I have an application that includes a Node script that runs Lighthouse v3 programatically and headlessly (Lighthouse documentation) to test the application's performance.

I wrote some Jest tests for this which pass locally. The tests are not testing Lighthouse itself, but rather how the Node script deals with with the results data returned from Lighthouse. Therefore, the Lighthouse dependency must be mocked.

In the course of doing my testing I have discovered that chrome-launcher, which is invoked by Lighthouse, launches when I'm doing my Jest test. This means I am not mocking this dependency correctly. I thought it was enough to mock Lighthouse and have done so but I am confused about how I can mock the 'thennable' chrome launcher function function.
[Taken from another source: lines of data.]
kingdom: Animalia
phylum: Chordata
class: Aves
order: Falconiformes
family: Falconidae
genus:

The launchChromeAndRunLighthouse function below is from the Lighthouse Node documentation.

lighthouse.js

    const lighthouse = require('lighthouse'); 
    const chromeLauncher = require('chrome-launcher');  

    function launchChromeAndRunLighthouse(url, opts, lConfig = null) {  
      return chromeLauncher 
        .launch({ chromeFlags: opts.chromeFlags })  
        .then(chrome => {   
          const options = { ...opts, port: chrome.port };   
          return lighthouse(url, options, lConfig).then(results =>  
            chrome.kill().then(() => results.lhr),  
          );    
        }); 
    }

    function myFunc(config) {
      launchChromeAndRunLighthouse(myAppUrl, config);
      // manipulates data returned from launchChromeAndRunLighthouse
      return true;
    }

    module.exports = myFunc;

lighthouse.test.js

    import myFunc from './lighthouse';  

    jest.mock('lighthouse', () =>   
      jest.fn().mockResolvedValue({ 
        lhr: {  
          categories: { 
            performance: {  
              id: 'performance',    
              score: 1, 
            }
          },    
        },  
      }),   
    );  

  // chromeLauncher actually gets invoked by this
  describe('myfunc', () => {    
    it('tests myfunc', async () => {    
      const result = await myFunc(config);  
      expect(result).toEqual(true); 
    }); 
  });

New to Jest and confused at how I can mock chromeLauncher so it's prevented from launching. Thanks

1

1 Answers

0
votes

You don't need to mock chromeLauncher, leave it work like it does. Just mocking lighthouse is enough to make tests run and pass. It works as expected in my projects.